Description
These homemade chocolate truffles are rich, velvety, and perfectly bite-sized treats ideal for celebrations and special occasions. Made with simple ingredients like dark chocolate, cream, and cocoa powder, they offer an indulgent and elegant dessert that melts in your mouth.
Ingredients
Scale
Truffle Base
- 8 ounces dark chocolate, chopped
- 1/2 cup heavy cream
Coating
- Cocoa powder, for dusting
Instructions
- Heat the cream: Pour the heavy cream into a small saucepan and heat over medium until it just begins to simmer, being careful not to boil it.
- Combine with chocolate: Place the chopped dark chocolate in a heatproof bowl. Pour the hot cream over the chocolate and let it sit for a minute to soften the pieces.
- Stir to combine: Gently stir the cream and chocolate together until the mixture is smooth, glossy, and fully incorporated into a ganache.
- Chill the ganache: Cover the bowl with plastic wrap and refrigerate the ganache for at least 2 hours or until firm enough to handle and shape into balls.

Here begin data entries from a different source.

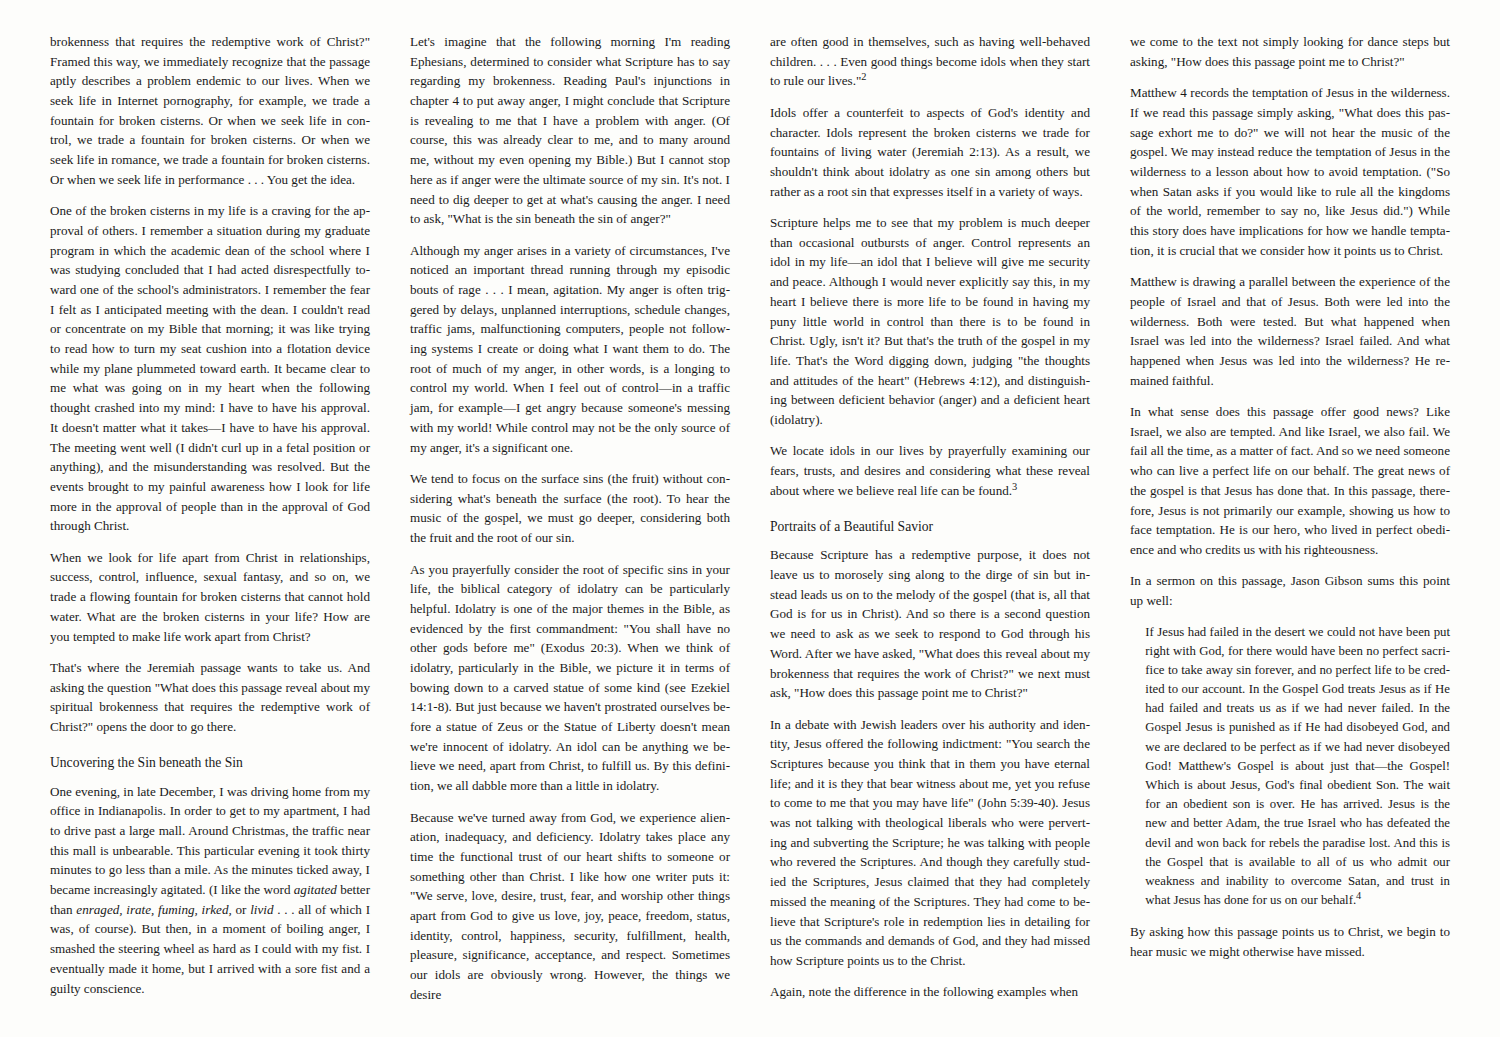brokenness that requires the redemptive work of Christ?" Framed this way, we immediately recognize that the passage aptly describes a problem endemic to our lives. When we seek life in Internet pornography, for example, we trade a fountain for broken cisterns. Or when we seek life in control, we trade a fountain for broken cisterns. Or when we seek life in romance, we trade a fountain for broken cisterns. Or when we seek life in performance . . . You get the idea.
One of the broken cisterns in my life is a craving for the approval of others. I remember a situation during my graduate program in which the academic dean of the school where I was studying concluded that I had acted disrespectfully toward one of the school's administrators. I remember the fear I felt as I anticipated meeting with the dean. I couldn't read or concentrate on my Bible that morning; it was like trying to read how to turn my seat cushion into a flotation device while my plane plummeted toward earth. It became clear to me what was going on in my heart when the following thought crashed into my mind: I have to have his approval. It doesn't matter what it takes—I have to have his approval. The meeting went well (I didn't curl up in a fetal position or anything), and the misunderstanding was resolved. But the events brought to my painful awareness how I look for life more in the approval of people than in the approval of God through Christ.
When we look for life apart from Christ in relationships, success, control, influence, sexual fantasy, and so on, we trade a flowing fountain for broken cisterns that cannot hold water. What are the broken cisterns in your life? How are you tempted to make life work apart from Christ?
That's where the Jeremiah passage wants to take us. And asking the question "What does this passage reveal about my spiritual brokenness that requires the redemptive work of Christ?" opens the door to go there.
Uncovering the Sin beneath the Sin
One evening, in late December, I was driving home from my office in Indianapolis. In order to get to my apartment, I had to drive past a large mall. Around Christmas, the traffic near this mall is unbearable. This particular evening it took thirty minutes to go less than a mile. As the minutes ticked away, I became increasingly agitated. (I like the word agitated better than enraged, irate, fuming, irked, or livid . . . all of which I was, of course). But then, in a moment of boiling anger, I smashed the steering wheel as hard as I could with my fist. I eventually made it home, but I arrived with a sore fist and a guilty conscience.
Let's imagine that the following morning I'm reading Ephesians, determined to consider what Scripture has to say regarding my brokenness. Reading Paul's injunctions in chapter 4 to put away anger, I might conclude that Scripture is revealing to me that I have a problem with anger. (Of course, this was already clear to me, and to many around me, without my even opening my Bible.) But I cannot stop here as if anger were the ultimate source of my sin. It's not. I need to dig deeper to get at what's causing the anger. I need to ask, "What is the sin beneath the sin of anger?"
Although my anger arises in a variety of circumstances, I've noticed an important thread running through my episodic bouts of rage . . . I mean, agitation. My anger is often triggered by delays, unplanned interruptions, schedule changes, traffic jams, malfunctioning computers, people not following systems I create or doing what I want them to do. The root of much of my anger, in other words, is a longing to control my world. When I feel out of control—in a traffic jam, for example—I get angry because someone's messing with my world! While control may not be the only source of my anger, it's a significant one.
We tend to focus on the surface sins (the fruit) without considering what's beneath the surface (the root). To hear the music of the gospel, we must go deeper, considering both the fruit and the root of our sin.
As you prayerfully consider the root of specific sins in your life, the biblical category of idolatry can be particularly helpful. Idolatry is one of the major themes in the Bible, as evidenced by the first commandment: "You shall have no other gods before me" (Exodus 20:3). When we think of idolatry, particularly in the Bible, we picture it in terms of bowing down to a carved statue of some kind (see Ezekiel 14:1-8). But just because we haven't prostrated ourselves before a statue of Zeus or the Statue of Liberty doesn't mean we're innocent of idolatry. An idol can be anything we believe we need, apart from Christ, to fulfill us. By this definition, we all dabble more than a little in idolatry.
Because we've turned away from God, we experience alienation, inadequacy, and deficiency. Idolatry takes place any time the functional trust of our heart shifts to someone or something other than Christ. I like how one writer puts it: "We serve, love, desire, trust, fear, and worship other things apart from God to give us love, joy, peace, freedom, status, identity, control, happiness, security, fulfillment, health, pleasure, significance, acceptance, and respect. Sometimes our idols are obviously wrong. However, the things we desire
are often good in themselves, such as having well-behaved children. . . . Even good things become idols when they start to rule our lives."2
Idols offer a counterfeit to aspects of God's identity and character. Idols represent the broken cisterns we trade for fountains of living water (Jeremiah 2:13). As a result, we shouldn't think about idolatry as one sin among others but rather as a root sin that expresses itself in a variety of ways.
Scripture helps me to see that my problem is much deeper than occasional outbursts of anger. Control represents an idol in my life—an idol that I believe will give me security and peace. Although I would never explicitly say this, in my heart I believe there is more life to be found in having my puny little world in control than there is to be found in Christ. Ugly, isn't it? But that's the truth of the gospel in my life. That's the Word digging down, judging "the thoughts and attitudes of the heart" (Hebrews 4:12), and distinguishing between deficient behavior (anger) and a deficient heart (idolatry).
We locate idols in our lives by prayerfully examining our fears, trusts, and desires and considering what these reveal about where we believe real life can be found.3
Portraits of a Beautiful Savior
Because Scripture has a redemptive purpose, it does not leave us to morosely sing along to the dirge of sin but instead leads us on to the melody of the gospel (that is, all that God is for us in Christ). And so there is a second question we need to ask as we seek to respond to God through his Word. After we have asked, "What does this reveal about my brokenness that requires the work of Christ?" we next must ask, "How does this passage point me to Christ?"
In a debate with Jewish leaders over his authority and identity, Jesus offered the following indictment: "You search the Scriptures because you think that in them you have eternal life; and it is they that bear witness about me, yet you refuse to come to me that you may have life" (John 5:39-40). Jesus was not talking with theological liberals who were perverting and subverting the Scripture; he was talking with people who revered the Scriptures. And though they carefully studied the Scriptures, Jesus claimed that they had completely missed the meaning of the Scriptures. They had come to believe that Scripture's role in redemption lies in detailing for us the commands and demands of God, and they had missed how Scripture points us to the Christ.
Again, note the difference in the following examples when
we come to the text not simply looking for dance steps but asking, "How does this passage point me to Christ?"
Matthew 4 records the temptation of Jesus in the wilderness. If we read this passage simply asking, "What does this passage exhort me to do?" we will not hear the music of the gospel. We may instead reduce the temptation of Jesus in the wilderness to a lesson about how to avoid temptation. ("So when Satan asks if you would like to rule all the kingdoms of the world, remember to say no, like Jesus did.") While this story does have implications for how we handle temptation, it is crucial that we consider how it points us to Christ.
Matthew is drawing a parallel between the experience of the people of Israel and that of Jesus. Both were led into the wilderness. Both were tested. But what happened when Israel was led into the wilderness? Israel failed. And what happened when Jesus was led into the wilderness? He remained faithful.
In what sense does this passage offer good news? Like Israel, we also are tempted. And like Israel, we also fail. We fail all the time, as a matter of fact. And so we need someone who can live a perfect life on our behalf. The great news of the gospel is that Jesus has done that. In this passage, therefore, Jesus is not primarily our example, showing us how to face temptation. He is our hero, who lived in perfect obedience and who credits us with his righteousness.
In a sermon on this passage, Jason Gibson sums this point up well:
If Jesus had failed in the desert we could not have been put right with God, for there would have been no perfect sacrifice to take away sin forever, and no perfect life to be credited to our account. In the Gospel God treats Jesus as if He had failed and treats us as if we had never failed. In the Gospel Jesus is punished as if He had disobeyed God, and we are declared to be perfect as if we had never disobeyed God! Matthew's Gospel is about just that—the Gospel! Which is about Jesus, God's final obedient Son. The wait for an obedient son is over. He has arrived. Jesus is the new and better Adam, the true Israel who has defeated the devil and won back for rebels the paradise lost. And this is the Gospel that is available to all of us who admit our weakness and inability to overcome Satan, and trust in what Jesus has done for us on our behalf.4
By asking how this passage points us to Christ, we begin to hear music we might otherwise have missed.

- Form truffles: Using a teaspoon or small scoop, portion out the ganache and roll it quickly between your palms to form smooth, even balls.
- Coat with cocoa powder: Roll each truffle in cocoa powder until evenly coated and place on a parchment-lined tray.
- Store: Keep the finished truffles refrigerated in an airtight container until ready to serve. Let them sit at room temperature for a few minutes before eating to soften slightly.
Notes
- Use high-quality dark chocolate with at least 60% cocoa content for the best flavor and texture.
- You can alternatively coat the truffles in chopped nuts, shredded coconut, or powdered sugar.
- If the ganache is too soft after chilling, return it to the fridge for additional time to firm up.
- Truffles can be stored refrigerated for up to 2 weeks or frozen for up to 3 months.